Top of Source data

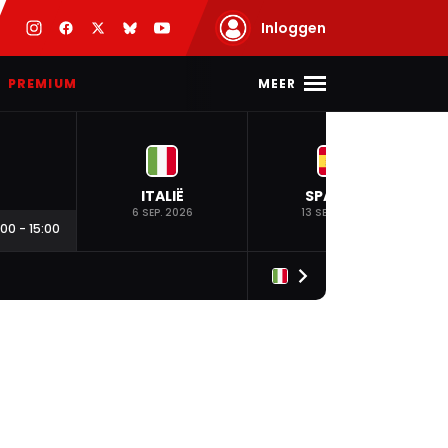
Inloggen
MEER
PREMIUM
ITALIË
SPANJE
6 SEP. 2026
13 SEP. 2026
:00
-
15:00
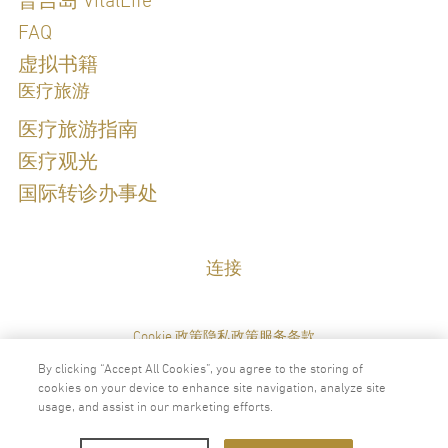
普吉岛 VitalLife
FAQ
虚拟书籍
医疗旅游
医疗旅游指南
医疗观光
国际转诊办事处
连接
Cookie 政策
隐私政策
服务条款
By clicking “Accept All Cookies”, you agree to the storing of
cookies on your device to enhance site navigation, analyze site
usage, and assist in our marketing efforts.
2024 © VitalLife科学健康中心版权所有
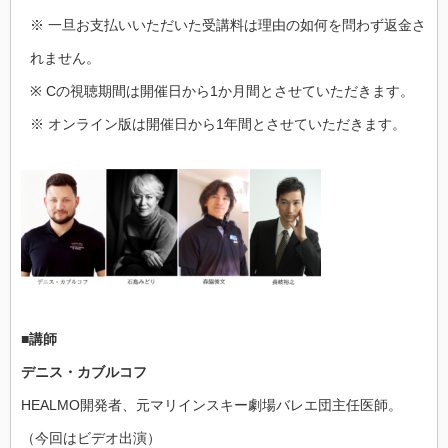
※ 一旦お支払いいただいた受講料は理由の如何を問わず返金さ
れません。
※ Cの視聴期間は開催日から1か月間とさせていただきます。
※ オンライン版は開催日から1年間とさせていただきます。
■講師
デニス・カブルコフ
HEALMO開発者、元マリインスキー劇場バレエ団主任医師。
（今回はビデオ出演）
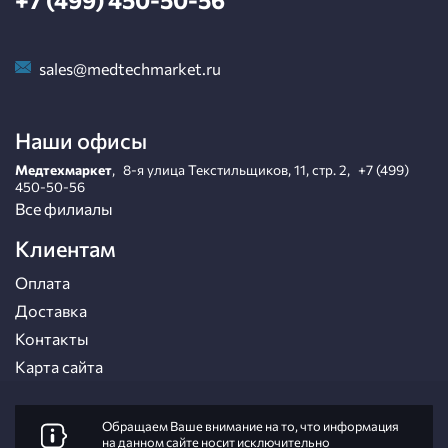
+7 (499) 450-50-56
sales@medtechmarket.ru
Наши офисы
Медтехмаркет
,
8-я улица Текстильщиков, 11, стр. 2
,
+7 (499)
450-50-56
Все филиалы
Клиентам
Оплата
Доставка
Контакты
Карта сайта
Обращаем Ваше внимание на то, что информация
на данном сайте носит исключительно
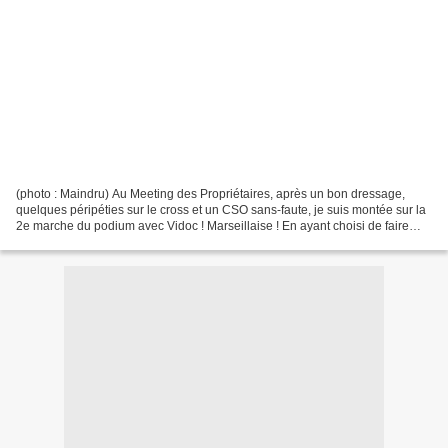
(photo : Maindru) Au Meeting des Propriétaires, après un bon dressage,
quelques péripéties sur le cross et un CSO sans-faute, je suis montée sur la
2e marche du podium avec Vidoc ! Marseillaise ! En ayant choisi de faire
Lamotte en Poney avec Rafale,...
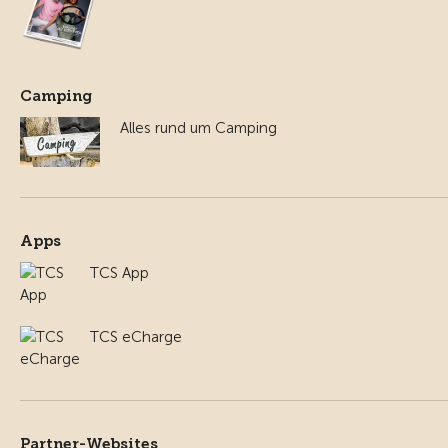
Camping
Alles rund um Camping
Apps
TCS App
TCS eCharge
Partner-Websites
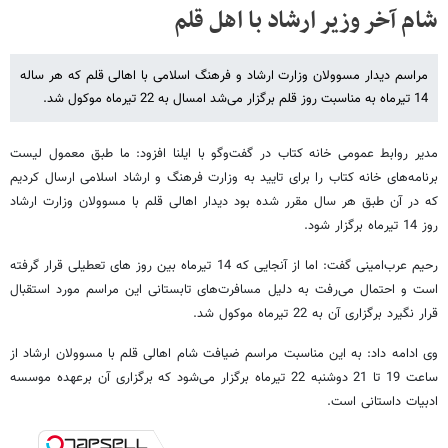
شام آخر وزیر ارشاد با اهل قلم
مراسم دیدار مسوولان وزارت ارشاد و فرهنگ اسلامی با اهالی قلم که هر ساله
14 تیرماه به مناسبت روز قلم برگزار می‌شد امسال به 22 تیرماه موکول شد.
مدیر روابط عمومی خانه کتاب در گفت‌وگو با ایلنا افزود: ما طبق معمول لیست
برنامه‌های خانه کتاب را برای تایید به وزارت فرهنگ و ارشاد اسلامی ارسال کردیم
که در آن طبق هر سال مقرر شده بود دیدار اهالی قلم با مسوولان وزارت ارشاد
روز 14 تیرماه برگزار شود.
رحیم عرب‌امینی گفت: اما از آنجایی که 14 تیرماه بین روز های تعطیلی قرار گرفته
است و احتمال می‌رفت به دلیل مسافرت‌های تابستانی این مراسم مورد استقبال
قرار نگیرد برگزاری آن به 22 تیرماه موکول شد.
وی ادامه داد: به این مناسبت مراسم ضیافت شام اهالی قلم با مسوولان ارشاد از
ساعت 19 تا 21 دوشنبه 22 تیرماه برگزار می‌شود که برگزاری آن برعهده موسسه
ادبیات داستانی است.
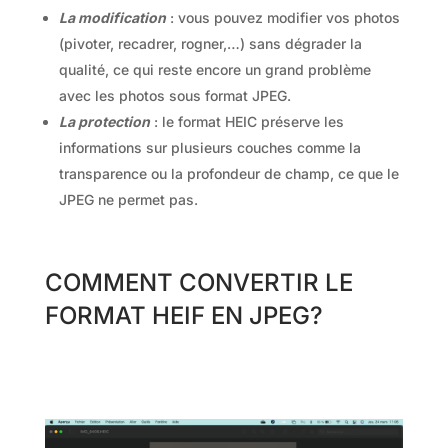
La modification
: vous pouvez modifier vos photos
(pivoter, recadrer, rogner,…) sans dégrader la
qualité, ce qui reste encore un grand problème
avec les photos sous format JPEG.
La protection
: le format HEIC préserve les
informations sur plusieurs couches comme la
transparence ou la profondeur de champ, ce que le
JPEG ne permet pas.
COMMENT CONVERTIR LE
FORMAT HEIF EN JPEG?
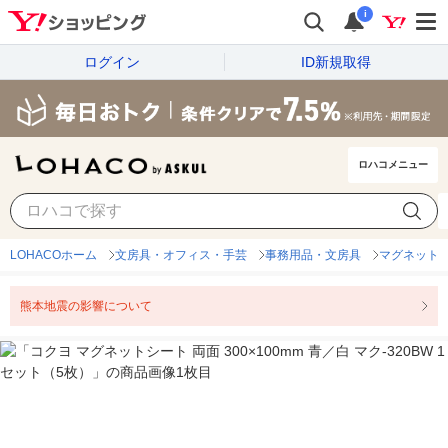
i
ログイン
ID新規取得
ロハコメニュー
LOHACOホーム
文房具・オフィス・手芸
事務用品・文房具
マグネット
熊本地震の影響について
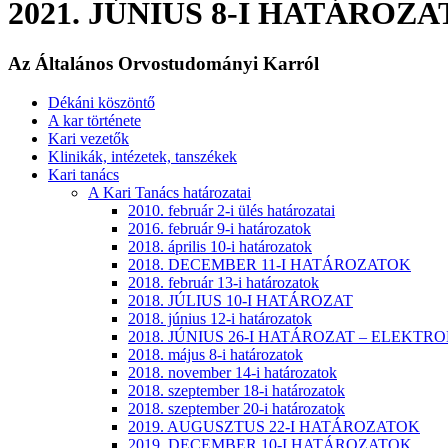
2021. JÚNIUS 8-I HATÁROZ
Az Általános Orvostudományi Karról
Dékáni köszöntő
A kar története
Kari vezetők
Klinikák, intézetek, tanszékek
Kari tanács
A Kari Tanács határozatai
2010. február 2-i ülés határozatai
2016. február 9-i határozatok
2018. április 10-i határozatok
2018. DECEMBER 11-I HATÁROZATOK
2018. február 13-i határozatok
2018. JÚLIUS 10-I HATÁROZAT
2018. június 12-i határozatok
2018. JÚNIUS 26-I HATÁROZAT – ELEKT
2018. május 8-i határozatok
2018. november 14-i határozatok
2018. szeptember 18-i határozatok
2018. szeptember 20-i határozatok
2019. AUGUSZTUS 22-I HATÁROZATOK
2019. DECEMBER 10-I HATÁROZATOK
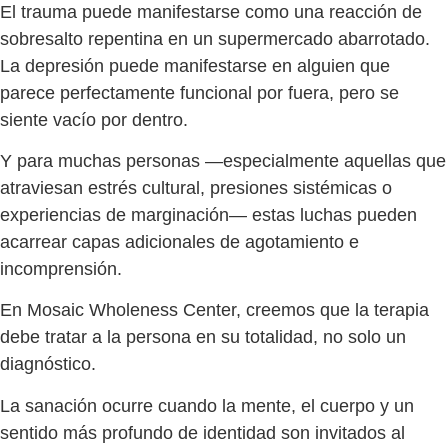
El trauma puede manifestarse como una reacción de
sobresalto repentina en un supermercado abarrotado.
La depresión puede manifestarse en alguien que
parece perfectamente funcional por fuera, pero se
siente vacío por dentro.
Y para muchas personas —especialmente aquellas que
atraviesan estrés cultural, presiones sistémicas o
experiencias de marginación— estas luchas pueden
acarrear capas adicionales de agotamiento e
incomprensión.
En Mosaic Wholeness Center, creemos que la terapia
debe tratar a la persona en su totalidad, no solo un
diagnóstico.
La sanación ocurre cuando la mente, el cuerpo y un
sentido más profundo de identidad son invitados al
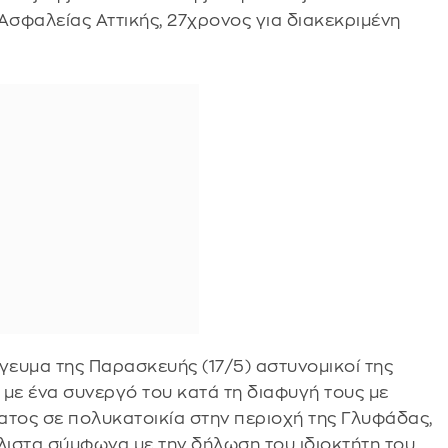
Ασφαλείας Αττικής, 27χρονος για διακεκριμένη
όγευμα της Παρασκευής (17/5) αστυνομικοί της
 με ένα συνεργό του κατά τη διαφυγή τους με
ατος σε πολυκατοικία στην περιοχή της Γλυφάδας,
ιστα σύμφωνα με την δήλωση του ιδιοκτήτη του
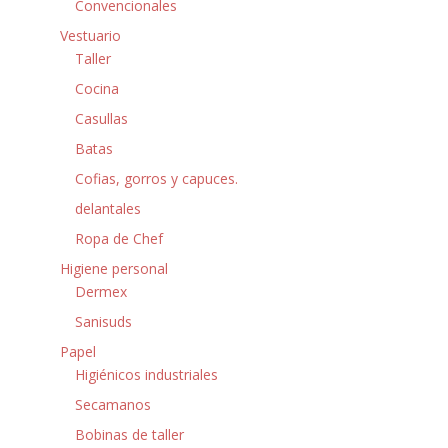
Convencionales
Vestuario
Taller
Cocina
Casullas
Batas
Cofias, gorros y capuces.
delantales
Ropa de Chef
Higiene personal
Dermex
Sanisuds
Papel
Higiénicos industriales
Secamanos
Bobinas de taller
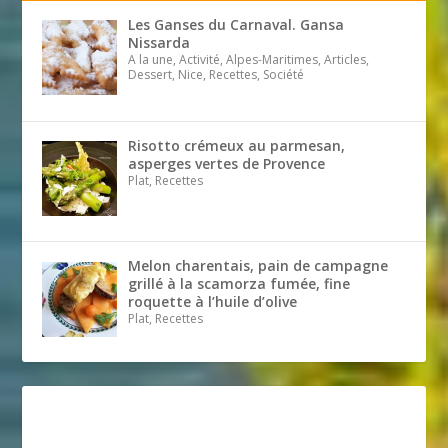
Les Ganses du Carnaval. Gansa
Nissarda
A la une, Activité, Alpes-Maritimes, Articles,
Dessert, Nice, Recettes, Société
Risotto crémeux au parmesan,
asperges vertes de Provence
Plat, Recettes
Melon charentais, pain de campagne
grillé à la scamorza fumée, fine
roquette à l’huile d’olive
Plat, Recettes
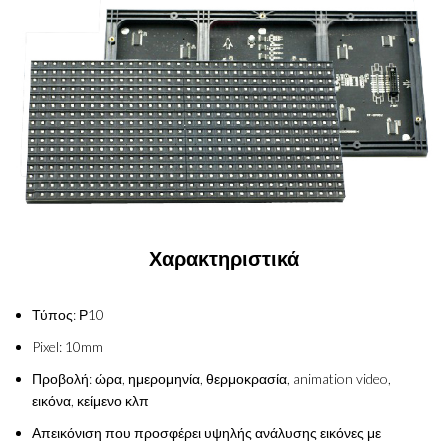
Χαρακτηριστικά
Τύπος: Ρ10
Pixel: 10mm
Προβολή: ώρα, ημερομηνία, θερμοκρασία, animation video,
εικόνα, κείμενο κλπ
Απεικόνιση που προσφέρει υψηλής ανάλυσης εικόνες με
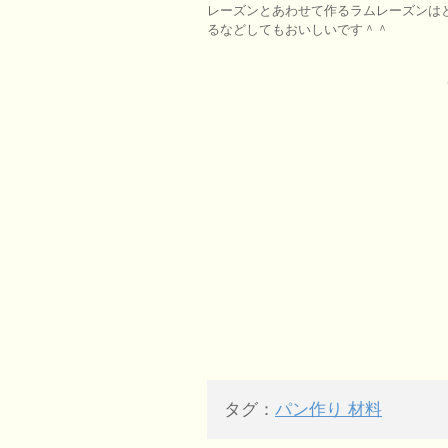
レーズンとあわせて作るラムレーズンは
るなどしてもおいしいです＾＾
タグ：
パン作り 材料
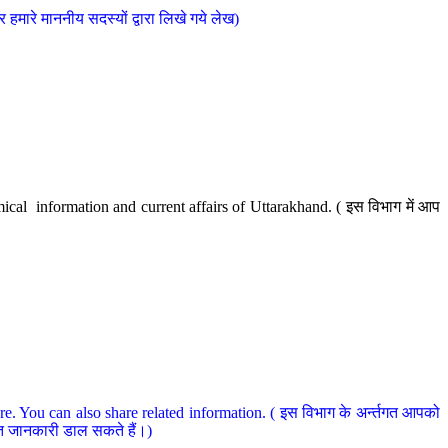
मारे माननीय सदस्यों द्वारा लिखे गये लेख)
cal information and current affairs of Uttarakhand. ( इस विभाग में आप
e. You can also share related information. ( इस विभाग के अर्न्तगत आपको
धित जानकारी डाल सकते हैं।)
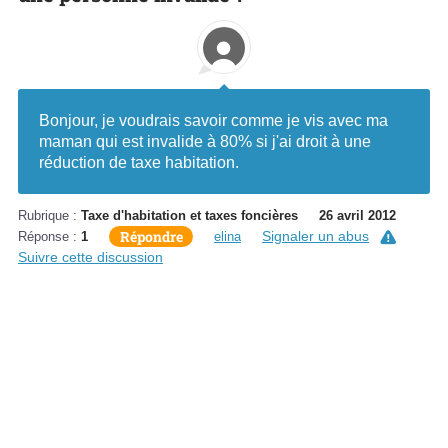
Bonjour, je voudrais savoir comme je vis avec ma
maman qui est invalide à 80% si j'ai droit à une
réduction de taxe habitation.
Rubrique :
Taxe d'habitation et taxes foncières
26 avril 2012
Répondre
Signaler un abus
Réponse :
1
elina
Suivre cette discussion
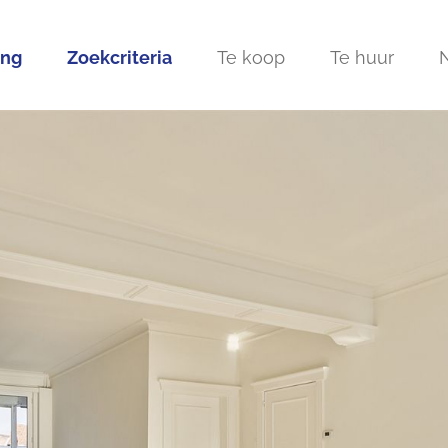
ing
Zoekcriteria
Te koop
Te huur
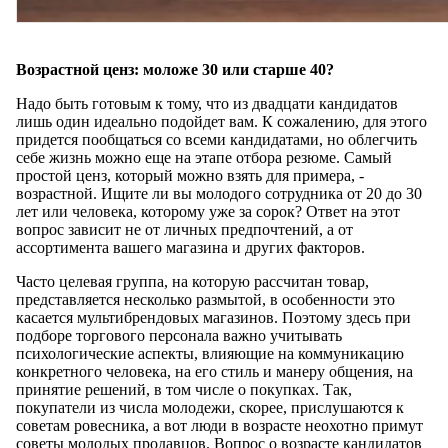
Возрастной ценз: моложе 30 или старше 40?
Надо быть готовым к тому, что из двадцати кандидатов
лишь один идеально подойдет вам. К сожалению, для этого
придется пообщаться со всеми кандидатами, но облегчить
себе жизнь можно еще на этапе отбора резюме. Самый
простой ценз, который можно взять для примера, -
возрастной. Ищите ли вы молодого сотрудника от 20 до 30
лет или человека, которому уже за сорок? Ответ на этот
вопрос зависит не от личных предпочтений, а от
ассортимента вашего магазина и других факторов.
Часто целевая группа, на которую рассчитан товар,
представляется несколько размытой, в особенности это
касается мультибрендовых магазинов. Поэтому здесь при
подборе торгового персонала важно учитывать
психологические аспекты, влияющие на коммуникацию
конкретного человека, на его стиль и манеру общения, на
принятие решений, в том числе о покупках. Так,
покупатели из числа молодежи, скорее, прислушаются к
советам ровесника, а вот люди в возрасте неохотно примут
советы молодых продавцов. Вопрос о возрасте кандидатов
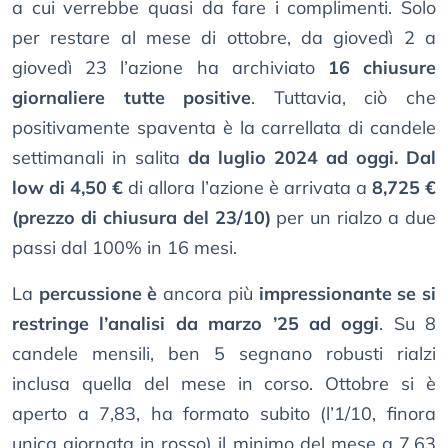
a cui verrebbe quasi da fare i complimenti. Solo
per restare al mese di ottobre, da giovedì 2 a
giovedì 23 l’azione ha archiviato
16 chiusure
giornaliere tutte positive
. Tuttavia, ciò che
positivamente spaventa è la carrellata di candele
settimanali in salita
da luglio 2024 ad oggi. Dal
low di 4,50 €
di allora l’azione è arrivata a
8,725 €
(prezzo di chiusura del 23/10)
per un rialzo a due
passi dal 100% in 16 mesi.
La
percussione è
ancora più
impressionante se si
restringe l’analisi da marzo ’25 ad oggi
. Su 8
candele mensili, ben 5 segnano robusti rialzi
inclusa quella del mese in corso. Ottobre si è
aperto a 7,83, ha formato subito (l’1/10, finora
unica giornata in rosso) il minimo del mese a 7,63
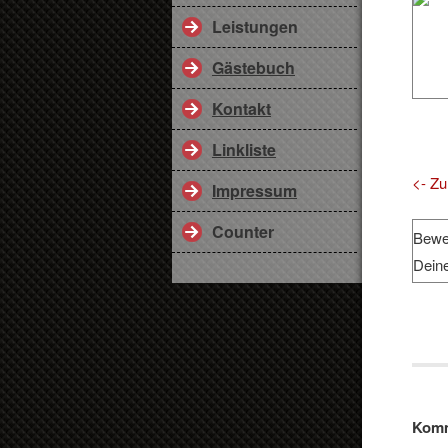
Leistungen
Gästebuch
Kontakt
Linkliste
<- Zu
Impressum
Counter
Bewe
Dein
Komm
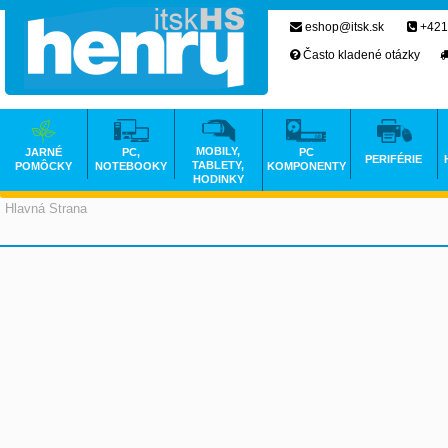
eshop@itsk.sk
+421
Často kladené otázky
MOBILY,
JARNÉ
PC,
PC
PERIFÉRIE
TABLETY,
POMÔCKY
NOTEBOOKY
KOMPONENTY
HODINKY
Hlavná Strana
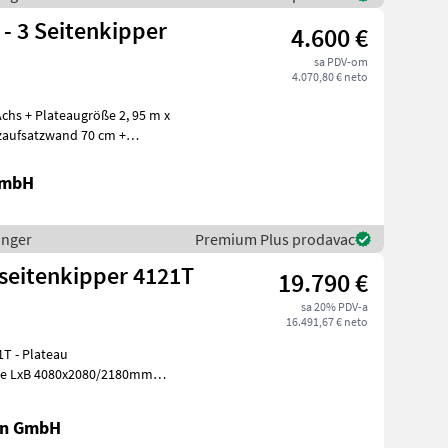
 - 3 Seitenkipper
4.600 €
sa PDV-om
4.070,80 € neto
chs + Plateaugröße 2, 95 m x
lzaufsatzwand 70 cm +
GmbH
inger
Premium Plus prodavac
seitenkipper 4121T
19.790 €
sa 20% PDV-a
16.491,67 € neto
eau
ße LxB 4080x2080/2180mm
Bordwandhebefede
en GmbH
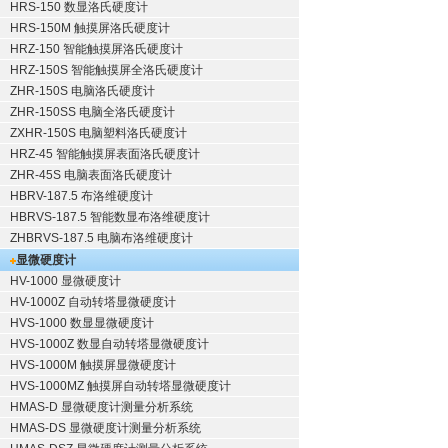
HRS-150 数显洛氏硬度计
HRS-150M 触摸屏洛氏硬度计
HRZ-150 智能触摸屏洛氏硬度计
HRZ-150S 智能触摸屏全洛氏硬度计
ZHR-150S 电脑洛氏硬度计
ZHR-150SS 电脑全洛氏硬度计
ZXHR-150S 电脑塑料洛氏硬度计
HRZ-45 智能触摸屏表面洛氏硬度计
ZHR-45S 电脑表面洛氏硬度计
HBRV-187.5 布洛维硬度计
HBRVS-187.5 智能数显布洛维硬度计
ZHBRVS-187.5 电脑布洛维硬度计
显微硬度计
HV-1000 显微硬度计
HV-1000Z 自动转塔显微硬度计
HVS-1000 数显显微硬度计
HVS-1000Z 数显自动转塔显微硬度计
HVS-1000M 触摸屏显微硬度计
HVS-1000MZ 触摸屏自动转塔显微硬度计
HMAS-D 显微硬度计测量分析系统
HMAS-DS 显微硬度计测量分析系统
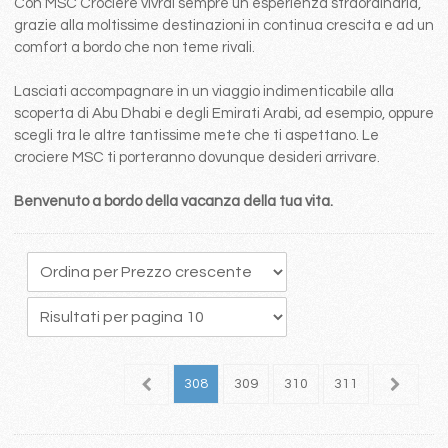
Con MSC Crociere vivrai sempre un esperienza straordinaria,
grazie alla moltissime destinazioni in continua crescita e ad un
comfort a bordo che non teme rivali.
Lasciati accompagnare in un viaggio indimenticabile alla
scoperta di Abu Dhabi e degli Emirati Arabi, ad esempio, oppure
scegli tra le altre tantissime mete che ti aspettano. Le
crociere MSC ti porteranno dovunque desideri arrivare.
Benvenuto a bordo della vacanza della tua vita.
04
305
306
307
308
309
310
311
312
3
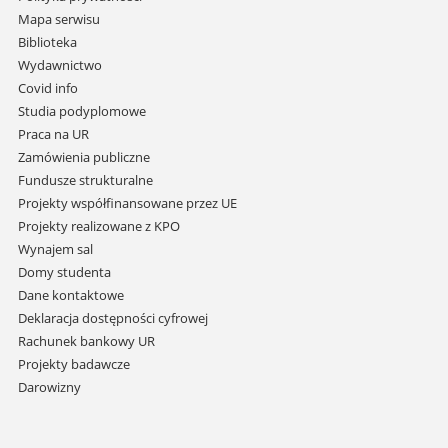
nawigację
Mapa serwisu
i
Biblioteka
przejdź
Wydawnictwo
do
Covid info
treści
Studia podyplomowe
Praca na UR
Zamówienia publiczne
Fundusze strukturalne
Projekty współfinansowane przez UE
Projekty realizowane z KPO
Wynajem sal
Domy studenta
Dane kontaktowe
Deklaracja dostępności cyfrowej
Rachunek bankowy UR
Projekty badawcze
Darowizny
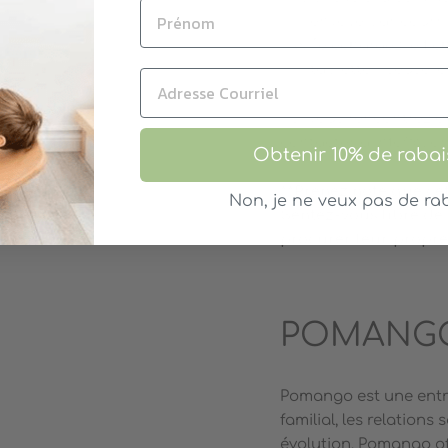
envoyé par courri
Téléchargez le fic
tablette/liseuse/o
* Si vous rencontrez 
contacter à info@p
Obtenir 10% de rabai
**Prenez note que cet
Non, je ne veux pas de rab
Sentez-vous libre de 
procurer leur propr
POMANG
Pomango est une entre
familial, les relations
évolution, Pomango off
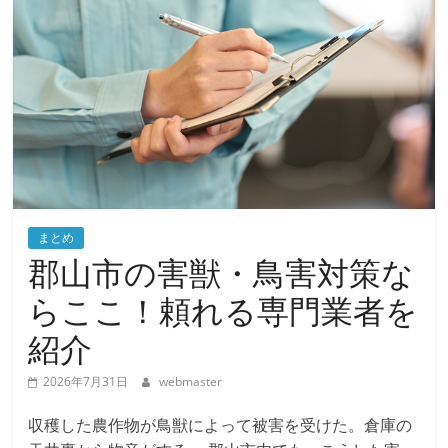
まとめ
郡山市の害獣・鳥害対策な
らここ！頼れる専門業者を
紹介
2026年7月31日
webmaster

Bottom of Source data

**Problem to work on**:
Return the text of the material from its beginning through the line that contains "2024 © VitalLife科学健康中心版权所有", with both ends included and every line reproduced without change. Leave the pictures out of the answer.

**Result of this exercise**:
Inloggen
MEER
PREMIUM
ITALIË
SPANJE
6 SEP. 2026
13 SEP. 2026
:00
-
15:00
普吉岛 VitalLife
FAQ
虚拟书籍
医疗旅游
医疗旅游指南
医疗观光
国际转诊办事处
连接
Cookie 政策
隐私政策
服务条款
By clicking “Accept All Cookies”, you agree to the storing of
cookies on your device to enhance site navigation, analyze site
usage, and assist in our marketing efforts.
2024 © VitalLife科学健康中心版权所有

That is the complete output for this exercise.